§ Your instructions: List every person named in the letters to the editor about homelessness in Los Angeles below.

§ Excerpt provided:
—————

Advertisement

Letters to the Editor: Unhoused and freezing. ‘White house’ demolished. L.A.’s inhumanity on homelessness shows

A man sits on the sidewalk wrapped in a foil-like blanket whipped by the wind
Maurice, 50, tries to stay warm under a foil-like blanket on skid row during a cold winter storm Friday.
(Francine Orr / Los Angeles Times)
Share

To the editor: Why would anyone want to destroy a refuge and a productive space for skid row residents? Stephanie Williams’ “white house” was not just an admirable venture, but essential for those downtrodden castaways in Los Angeles.

And the city demolished it. Why? Possibly because it was an embarrassment to the feckless politicians who have tried to handle this problem for decades.

Williams is a shining example of self-reliance, entrepreneurship and just plain moxie. She demonstrated that private citizens can do a much better and more efficient job than politicians. Unfortunately, Williams was a victim of the old “stop doing such a good job, you’re making me look bad” conundrum.

Advertisement

Rick Solomon, Lake Balboa

..

To the editor: Times photographer Francine Orr’s exquisite, deeply moving photograph on the Saturday print edition’s front page of Maurice, a homeless man wrapped in a foil-like blanket during the recent cold storms, was more heart-rending and powerful than Gustav Courbet’s “Desperate Man” self-portrait.

—————

(Recorded data)
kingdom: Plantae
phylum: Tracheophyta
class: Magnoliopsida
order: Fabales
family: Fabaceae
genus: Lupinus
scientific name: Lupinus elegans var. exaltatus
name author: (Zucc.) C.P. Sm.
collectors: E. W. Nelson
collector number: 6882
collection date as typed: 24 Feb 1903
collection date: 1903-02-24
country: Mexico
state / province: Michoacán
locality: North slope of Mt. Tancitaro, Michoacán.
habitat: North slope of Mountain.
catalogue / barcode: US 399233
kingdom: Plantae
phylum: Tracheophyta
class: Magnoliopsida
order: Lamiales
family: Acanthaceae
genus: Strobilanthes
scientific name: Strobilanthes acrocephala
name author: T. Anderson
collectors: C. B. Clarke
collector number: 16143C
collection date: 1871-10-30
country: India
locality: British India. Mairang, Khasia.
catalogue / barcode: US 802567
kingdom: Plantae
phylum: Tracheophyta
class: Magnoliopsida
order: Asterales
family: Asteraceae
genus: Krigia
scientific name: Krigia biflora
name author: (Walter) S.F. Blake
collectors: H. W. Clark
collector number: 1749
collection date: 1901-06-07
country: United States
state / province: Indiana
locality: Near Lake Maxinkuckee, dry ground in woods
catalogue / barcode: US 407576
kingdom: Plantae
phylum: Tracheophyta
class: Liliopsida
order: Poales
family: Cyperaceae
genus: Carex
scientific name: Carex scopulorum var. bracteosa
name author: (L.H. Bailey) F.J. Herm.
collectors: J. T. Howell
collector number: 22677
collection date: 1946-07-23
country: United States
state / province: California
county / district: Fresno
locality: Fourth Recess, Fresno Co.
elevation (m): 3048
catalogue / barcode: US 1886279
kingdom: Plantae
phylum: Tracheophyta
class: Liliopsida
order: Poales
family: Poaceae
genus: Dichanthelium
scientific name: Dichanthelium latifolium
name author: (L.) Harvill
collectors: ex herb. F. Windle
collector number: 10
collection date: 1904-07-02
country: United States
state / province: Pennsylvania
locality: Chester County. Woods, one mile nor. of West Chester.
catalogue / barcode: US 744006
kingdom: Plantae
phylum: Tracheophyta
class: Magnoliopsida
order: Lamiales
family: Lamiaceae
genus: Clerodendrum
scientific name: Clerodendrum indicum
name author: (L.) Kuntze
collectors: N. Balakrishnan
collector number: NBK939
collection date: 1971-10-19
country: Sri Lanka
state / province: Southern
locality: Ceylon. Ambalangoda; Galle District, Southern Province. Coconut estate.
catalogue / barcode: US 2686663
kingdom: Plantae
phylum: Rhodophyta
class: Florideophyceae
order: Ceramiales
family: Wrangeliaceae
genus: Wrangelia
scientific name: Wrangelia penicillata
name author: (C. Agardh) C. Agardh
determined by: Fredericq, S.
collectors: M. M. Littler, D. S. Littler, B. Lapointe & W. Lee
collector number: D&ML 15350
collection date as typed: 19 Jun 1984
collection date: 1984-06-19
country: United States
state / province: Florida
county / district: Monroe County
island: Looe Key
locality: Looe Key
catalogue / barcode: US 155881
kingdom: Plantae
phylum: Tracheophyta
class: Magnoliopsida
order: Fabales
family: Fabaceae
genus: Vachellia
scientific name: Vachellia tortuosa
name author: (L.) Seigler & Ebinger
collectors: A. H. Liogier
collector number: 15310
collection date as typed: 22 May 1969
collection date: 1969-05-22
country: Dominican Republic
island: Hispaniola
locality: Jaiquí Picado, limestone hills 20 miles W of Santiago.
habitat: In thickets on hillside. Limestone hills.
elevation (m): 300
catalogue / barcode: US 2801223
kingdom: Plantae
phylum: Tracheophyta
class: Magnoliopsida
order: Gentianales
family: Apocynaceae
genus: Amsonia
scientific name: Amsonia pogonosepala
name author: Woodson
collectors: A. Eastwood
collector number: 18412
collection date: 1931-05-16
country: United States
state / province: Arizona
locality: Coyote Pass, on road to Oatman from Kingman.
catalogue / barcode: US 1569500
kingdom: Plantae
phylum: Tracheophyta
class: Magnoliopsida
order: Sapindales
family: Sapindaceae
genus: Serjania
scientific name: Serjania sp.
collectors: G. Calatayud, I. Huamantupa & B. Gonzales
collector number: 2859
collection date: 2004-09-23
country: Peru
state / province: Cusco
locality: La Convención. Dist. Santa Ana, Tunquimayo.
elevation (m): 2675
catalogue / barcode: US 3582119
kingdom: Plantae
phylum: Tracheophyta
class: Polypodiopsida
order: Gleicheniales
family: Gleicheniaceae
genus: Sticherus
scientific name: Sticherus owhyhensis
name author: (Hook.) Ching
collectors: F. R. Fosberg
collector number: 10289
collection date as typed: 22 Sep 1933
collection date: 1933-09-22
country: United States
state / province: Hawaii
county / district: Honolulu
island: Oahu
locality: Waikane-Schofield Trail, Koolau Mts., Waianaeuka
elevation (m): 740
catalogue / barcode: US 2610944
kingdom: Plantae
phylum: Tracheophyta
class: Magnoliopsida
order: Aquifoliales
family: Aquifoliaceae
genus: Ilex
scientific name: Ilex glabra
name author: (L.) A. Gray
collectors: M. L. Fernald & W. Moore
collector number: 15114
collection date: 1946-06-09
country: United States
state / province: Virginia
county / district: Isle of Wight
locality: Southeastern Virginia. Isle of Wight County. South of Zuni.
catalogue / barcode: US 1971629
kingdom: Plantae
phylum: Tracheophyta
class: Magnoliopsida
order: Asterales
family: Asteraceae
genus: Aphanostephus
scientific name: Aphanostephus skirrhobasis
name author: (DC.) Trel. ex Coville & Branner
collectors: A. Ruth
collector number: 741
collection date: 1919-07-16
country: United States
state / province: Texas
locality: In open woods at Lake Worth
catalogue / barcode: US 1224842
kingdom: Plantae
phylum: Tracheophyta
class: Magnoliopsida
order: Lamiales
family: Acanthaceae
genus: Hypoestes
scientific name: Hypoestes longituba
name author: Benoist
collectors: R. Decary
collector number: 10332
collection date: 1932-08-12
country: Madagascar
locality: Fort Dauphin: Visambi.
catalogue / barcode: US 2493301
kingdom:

—————

§ Solution to this problem:
Maurice
Francine Orr
Stephanie Williams
Rick Solomon
Gustav Courbet